Francisco teve seu interesse pela ciência despertado ainda muito jovem, por meio de brinquedos infantis que continham experiências químicas e que eram, segundo ele, “coloridos e misteriosos”. Graduou-se em Química pela Universidade Federal do Rio de Janeiro (UFRJ) em 1970 e concluiu o doutorado em Química Orgânica pela mesma instituição em 1978. Realizou estágios de pós-doutorado na Universidade Louis Pasteur de Strasbourg, na França, entre 1979 e 1980, e na Universidade de Cambridge, na Inglaterra, entre 1981 e 1982.
É Professor Emérito do Instituto de Química da UFRJ. Ao longo de sua trajetória acadêmica, esteve vinculado ao Laboratório de Apoio ao Desenvolvimento Tecnológico (LADETEC) e aos Laboratórios Associados (LA) do Instituto de Química da UFRJ.
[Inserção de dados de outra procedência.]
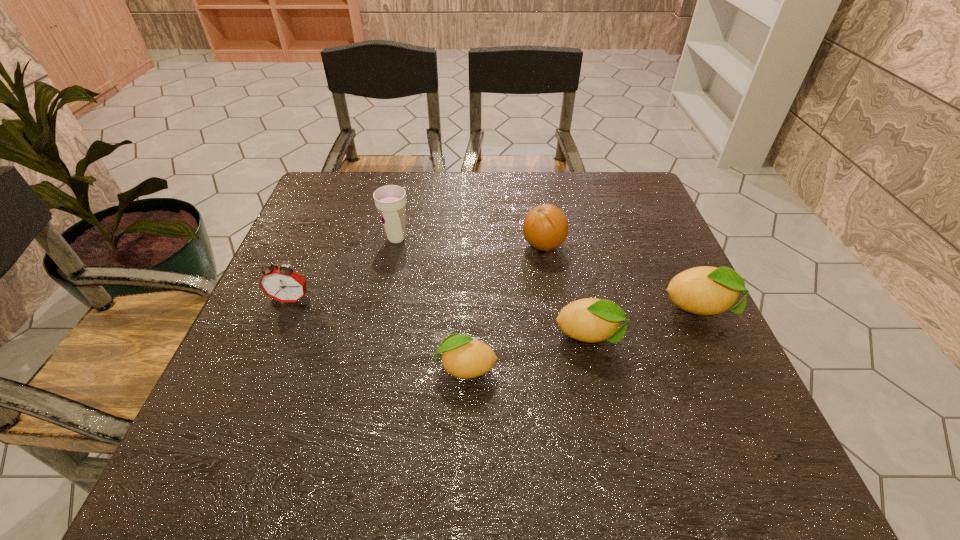
Considering the uniform spacing of lemons, where should an additional lemon be positioned on the left? Please locate a free spot. Please provide its 2D coordinates. Your answer should be formatted as a tuple, i.e. [(x, y)], where the tuple contains the x and y coordinates of a point satisfying the conditions above.

[(324, 402)]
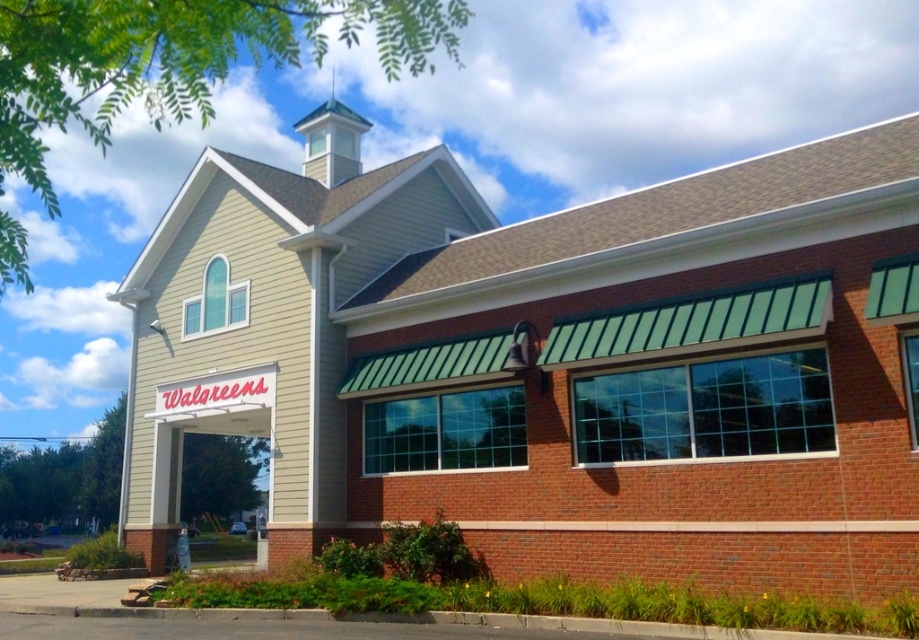
Question: Is white matte walgreens sign at center positioned behind green glass spire at upper center?

Choices:
 (A) no
 (B) yes

Answer: (A)

Question: Can you confirm if white matte walgreens sign at center is bigger than green glass spire at upper center?

Choices:
 (A) no
 (B) yes

Answer: (A)

Question: Among these objects, which one is nearest to the camera?

Choices:
 (A) white matte walgreens sign at center
 (B) green glass spire at upper center

Answer: (A)

Question: Which of the following is the farthest from the observer?

Choices:
 (A) white matte walgreens sign at center
 (B) green glass spire at upper center

Answer: (B)

Question: Is white matte walgreens sign at center bigger than green glass spire at upper center?

Choices:
 (A) no
 (B) yes

Answer: (A)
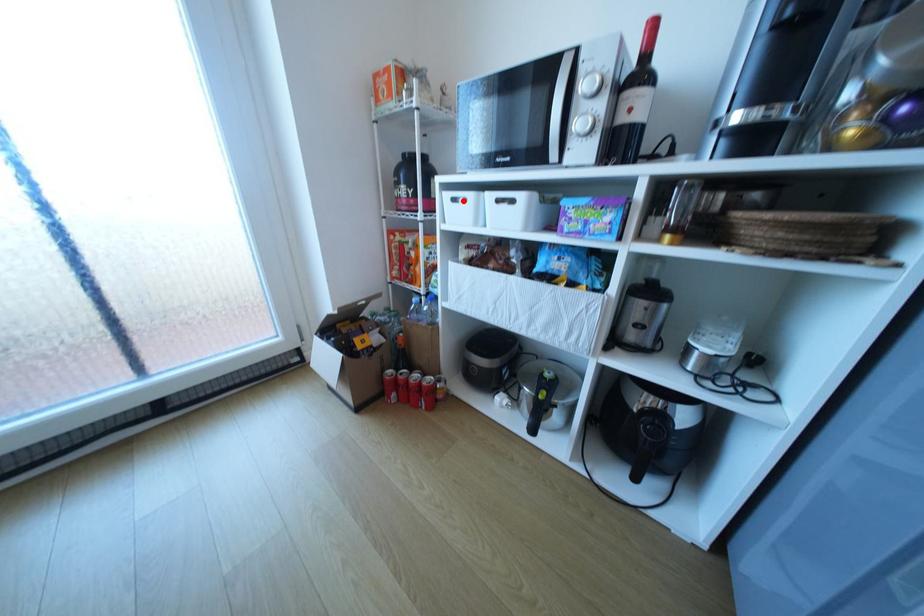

Atuou como professor visitante na Universidade Louis Pasteur de Strasbourg, em 1986, e na Universidade de Baltimore, em Maryland, Estados Unidos, entre 1995 e 1997. Suas áreas de interesse em pesquisa concentram-se em cromatografia gasosa de alta resolução, espectrometria de massas, geoquímica orgânica molecular, prospecção geoquímica de petróleo, meio ambiente interno e externo, qualidade do ar em ambientes fechados, controle de dopagem e outros problemas analíticos relacionados à química de produtos naturais, ambiental, forense, toxicológica, farmacológica, clínica, fina e industrial, além do controle de processos, matérias-primas e produtos, bem como da caracterização e remediação de emissões, resíduos e efluentes.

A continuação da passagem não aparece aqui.